### Exercise text
Content starts
The IMF last week revised its 2021 Gross Domestic Product (GDP) growth projection for Nigeria to 2.5 per cent from one per cent, this, Rewane said was “a confidence boost for the much needed investment inflows.”
He warned, however, that the snares of insecurity, hyperinflation and policy uncertainty in the country could force investors to take their funds elsewhere.

On exchange rate policy, the FDC boss argued that the nuanced interpretation of flexible or floating exchange rates by policy makers, made investors wary and was seen as a missed opportunity to embark on a unified exchange rate system.

He added that exchange rate convergence remains the sole objective of the Central Bank of Nigeria (CBN).
He, however, said the forex rationing has continued and that the I&E window was still controlled, pointing out that limited forex supply has forced manufacturers to source over 90 per cent of forex from the parallel market.

FDC stated that forex intervention in the I&E window fell throughout March to an average of $66.63 million, indicating a preference for reserves accretion at the expense of exchange rate alignment, adding “So it is neither a yay nor nay situation…we take it as it is and hope for the best”.
“In all of this, the Nigerian consumer remains financially embattled. Disposable income is flat but discretionary income is sharply lower due to rising food prices, transport costs and electricity bills. Many state governments owe salary arrears and labour is on a warpath.”
Content ends
### Available data
Content starts
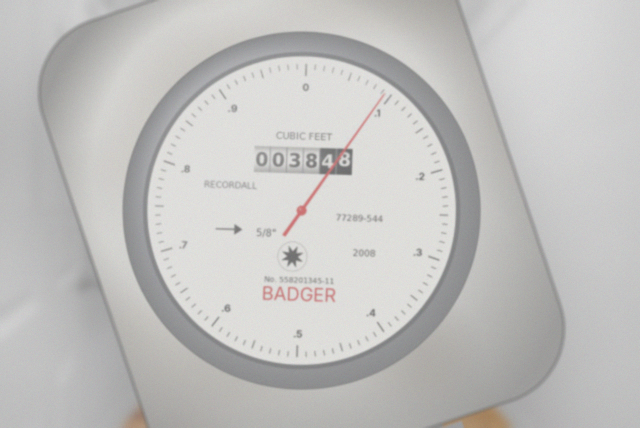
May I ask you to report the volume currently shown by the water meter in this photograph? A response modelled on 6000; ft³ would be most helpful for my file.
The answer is 3848.09; ft³
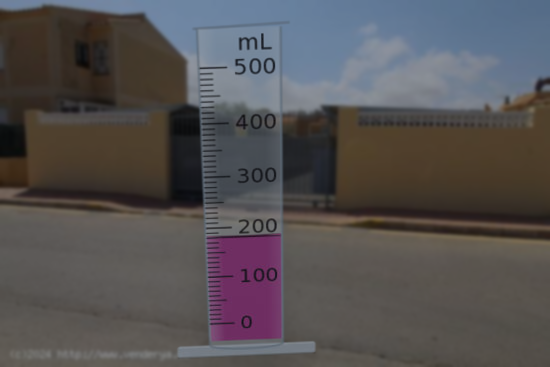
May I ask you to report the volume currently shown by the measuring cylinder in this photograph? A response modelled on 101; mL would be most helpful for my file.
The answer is 180; mL
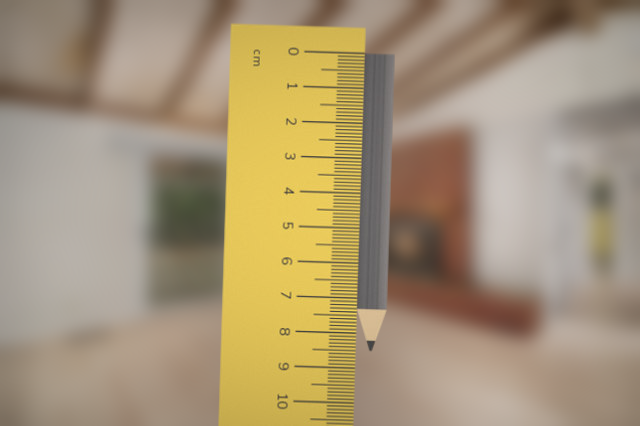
Content ends
### Task set
1 – Using the text on Nigeria's economy, explain in one to three sentences why discretionary income for the Nigerian consumer is sharply lower.
2 – Reproduce the part of the text on Nigeria's economy from "He added that" up to and including "the parallel market.".
3 – Answer these questions from the text on Nigeria's economy:
(a) To what figure did the IMF revise its 2021 GDP growth projection for Nigeria?
(b) What was the average forex intervention in the I&E window in March?
(c) Which three problems could force investors to take their funds elsewhere?

### Responses by task
1 – Discretionary income is sharply lower because of rising food prices, transport costs and electricity bills. This is happening even though disposable income is flat.

2 –
He added that exchange rate convergence remains the sole objective of the Central Bank of Nigeria (CBN).
He, however, said the forex rationing has continued and that the I&E window was still controlled, pointing out that limited forex supply has forced manufacturers to source over 90 per cent of forex from the parallel market.

3 –
(a) 2.5 per cent, up from one per cent
(b) $66.63 million
(c) Insecurity, hyperinflation and policy uncertainty